To perform the analysis, you need to begin with the same step as the corresponding analysis in the tidyverse
exercises and then create one more set of plots:
- Create a new
factor
,has_earworm
, that isyes
, whenever participants report at least once that they had an earworm for one of the threeearworm
dependent variables (i.e., within the experimental time frame, ignoring the control time). - Make a plot of
sleep_efficiency
andsleep_time
as a function ofhas_earworm
. - To ensure you do not forget to look into this, also calculate how many participants there are that do have versus do not have earworms.
What can you see? Do participants that report having an earworm sleep better than participants that do not do so, ignoring the experimental condition?
Take a look at the last tidyverse
exercise to get going.
To create the new factor, has_earworm
, we can transform any_earworm
into a factor:
earworm <- earworm %>%
mutate(has_earworm = factor(
any_earworm,
levels = c(1, 0),
labels = c("yes", "no")
))
We can then make the same plot as for the last analysis, but with a new independent variable.
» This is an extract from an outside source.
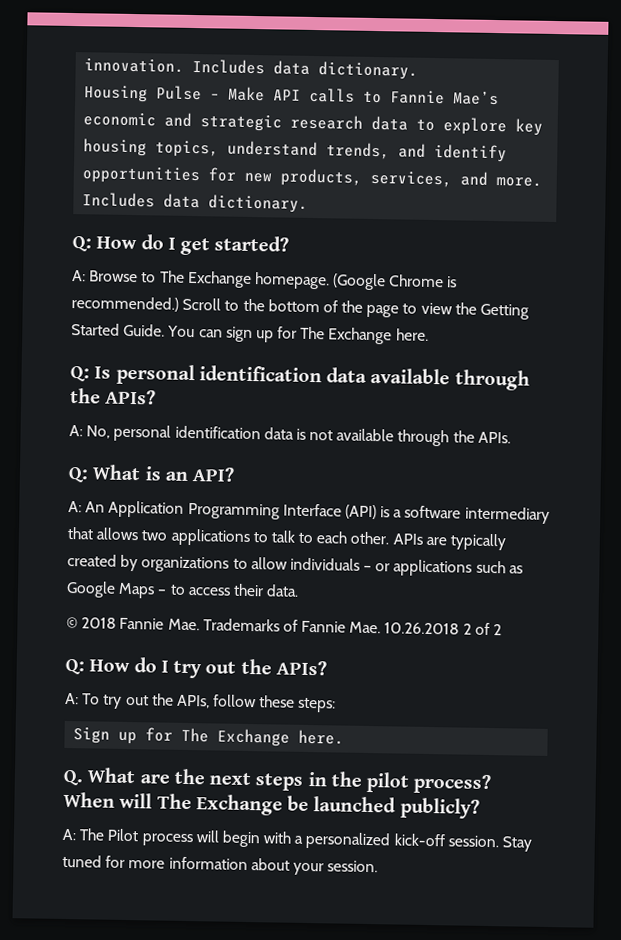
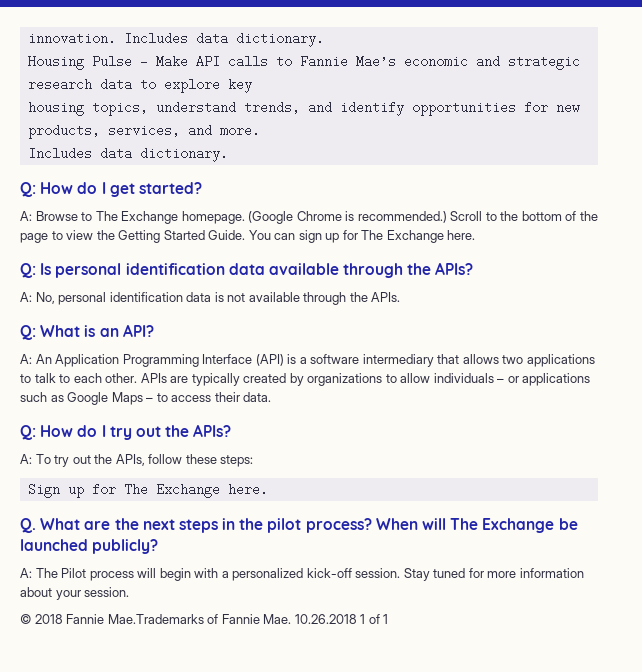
[66,616,503,636] // © 2018 Fannie Mae. Trademarks of Fannie Mae. 10.26.2018 2 of 2 -> (272, 397) none
(379, 866) none -> [20,614,389,624] // © 2018 Fannie Mae.Trademarks of Fannie Mae. 10.26.2018 1 of 1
pr3_1b <- ggplot(earworm, aes(x = has_earworm, y = sleep_efficiency)) +
geom_quasirandom(alpha = 0.2) +
stat_summary()
pr3_2b <- ggplot(earworm, aes(x = has_earworm, y = sleep_time)) +
geom_quasirandom(alpha = 0.2) +
stat_summary()
plot_grid(pr3_1b, pr3_2b)
#> No summary function supplied, defaulting to `mean_se()`
#> No summary function supplied, defaulting to `mean_se()`

This plot suggests that sleep efficiency is lower if one reports at least one earworm during the night compared to when not. Interestingly, participants that report no earworms show a unimodal distribution with a mode that is larger than all but one sleep efficiency score for participants that do report earworms. However, as both distributions have a relatively long tail towards lower scores, the difference in means is not huge.
For sleep time, the difference is in the opposite direction and noticeably smaller.
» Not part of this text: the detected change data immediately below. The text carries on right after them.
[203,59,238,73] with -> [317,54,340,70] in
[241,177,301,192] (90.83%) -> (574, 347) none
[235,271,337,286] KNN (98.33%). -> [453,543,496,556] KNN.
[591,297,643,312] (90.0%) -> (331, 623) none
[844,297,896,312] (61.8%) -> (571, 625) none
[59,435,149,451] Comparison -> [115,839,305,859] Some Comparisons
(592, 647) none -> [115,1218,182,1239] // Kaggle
The plot also shows that there are fewer participants that report an earworm than those that do not. Let's take a look again how large both groups are:
earworm %>%
group_by(has_earworm) %>%
summarise(n = n()) %>% ## calculate N
mutate(prop = n/sum(n)) ## transform N into %
#> # A tibble: 2 × 3
#> has_earworm n prop
#> <fct> <int> <dbl>
#> 1 yes 19 0.396
#> 2 no 29 0.604
This shows that around 40% of participants report an earworm, indicating that the imbalance is not very large.